You also need to consider your data transfer bandwidth. 24 disks in a single non-Thunderbolt enclosure is likely to exceed the read/write speeds you can achieve over a single 6Gbps backplane (for SATA-III) so smaller vdevs are likely to be more performant if you aren’t using them all concurrently. This is definitely a “your mileage may vary” factor, but one worth considering.
I’m using high-capacity remanufactured drives, and consider a 8-wide RAIDZ2 plus a two-disk mirrored read cache with regular LTO-9 backups more than adequate short of a catastrophic enclosure or backplane failure. The odds of more than two spinning drives failing at the same time is not zero, but seems low enough to be an acceptable risk. Even backing up the whole 72 TiB takes only 4-5 LTO-9 tapes, but segmenting the backups by dataset can yield faster backups and offers more options for determining what you consider “valuable.”

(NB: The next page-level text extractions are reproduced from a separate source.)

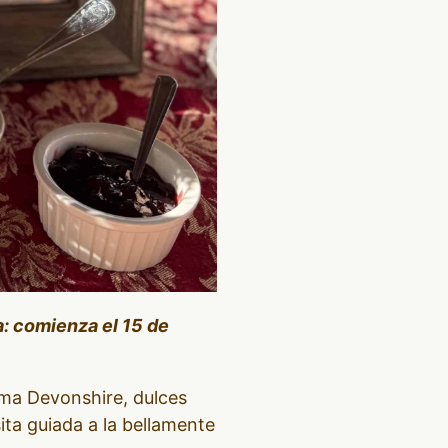
: comienza el 15 de
ema Devonshire, dulces
ita guiada a la bellamente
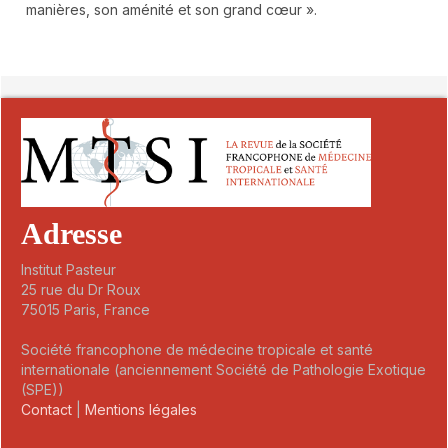
manières, son aménité et son grand cœur ».
##plugins.themes.novelty.article.detai
Adresse
Institut Pasteur
25 rue du Dr Roux
75015 Paris, France
Société francophone de médecine tropicale et santé
internationale (anciennement Société de Pathologie Exotique
(SPE))
Contact
|
Mentions légales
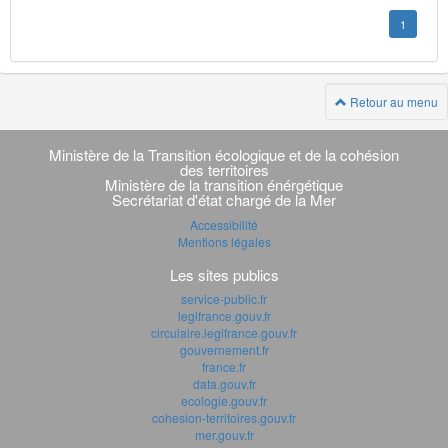
1
Retour au menu
Navigation
transverse
Ministère de la Transition écologique et de la cohésion
des territoires
Ministère de la transition énérgétique
Secrétariat d'état chargé de la Mer
Accessibilité
Mentions légales
Les sites publics
service-public.fr
legifrance.gouv.fr
circulaire.legifrance.gouv.fr
gouvernement.fr
france.fr
data.gouv.fr
ecologie.gouv.fr
cohesion-territoires.gouv.fr
mer.gouv.fr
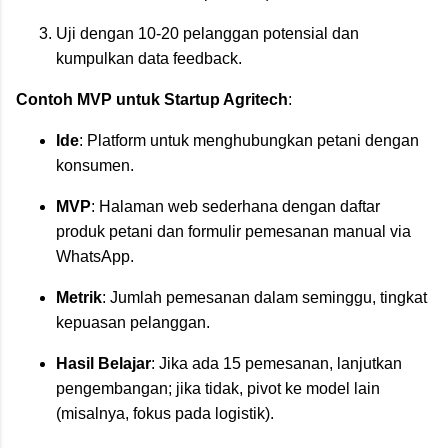
Uji dengan 10-20 pelanggan potensial dan
kumpulkan data feedback.
Contoh MVP untuk Startup Agritech
:
Ide
: Platform untuk menghubungkan petani dengan
konsumen.
MVP
: Halaman web sederhana dengan daftar
produk petani dan formulir pemesanan manual via
WhatsApp.
Metrik
: Jumlah pemesanan dalam seminggu, tingkat
kepuasan pelanggan.
Hasil Belajar
: Jika ada 15 pemesanan, lanjutkan
pengembangan; jika tidak, pivot ke model lain
(misalnya, fokus pada logistik).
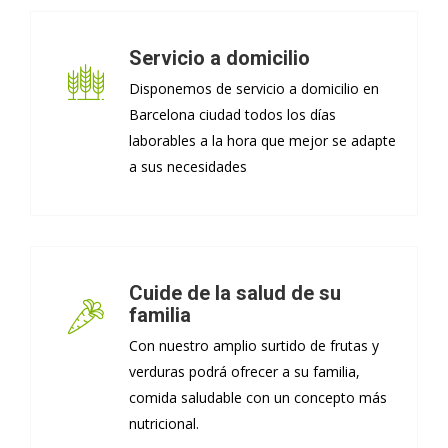
Servicio a domicilio
Disponemos de servicio a domicilio en
Barcelona ciudad todos los días
laborables a la hora que mejor se adapte
a sus necesidades
Cuide de la salud de su
familia
Con nuestro amplio surtido de frutas y
verduras podrá ofrecer a su familia,
comida saludable con un concepto más
nutricional.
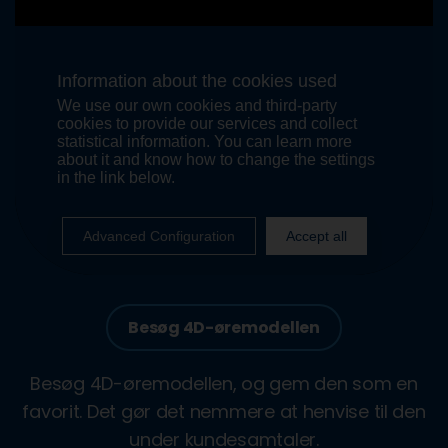
Besøg 4D-øremodellen
Besøg 4D-øremodellen, og gem den som en
favorit. Det gør det nemmere at henvise til den
under kundesamtaler.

I don’t know enough about the trade-offs with dRAID to offer an opinion, but even with low-quality drives I would think that in the general case you’d be better off with more four-to-six wide RAIDZ2 vdevs unless you really need to keep all that data within a single dataset and can’t spread it across logical volumes.
More redundancy can help avoid losses due to occasional drive failures, but no form of RAID is foolproof. My advice is to build your arrays around your data partitioning needs and backup plans, rather than overcompensating for drive quality. If your drives are fast eough then RAIDZ3 is certainly an option if the cost of more parity won’t slow you down too much, but it’s not how I myself would do it even with a 36-bay enclosure.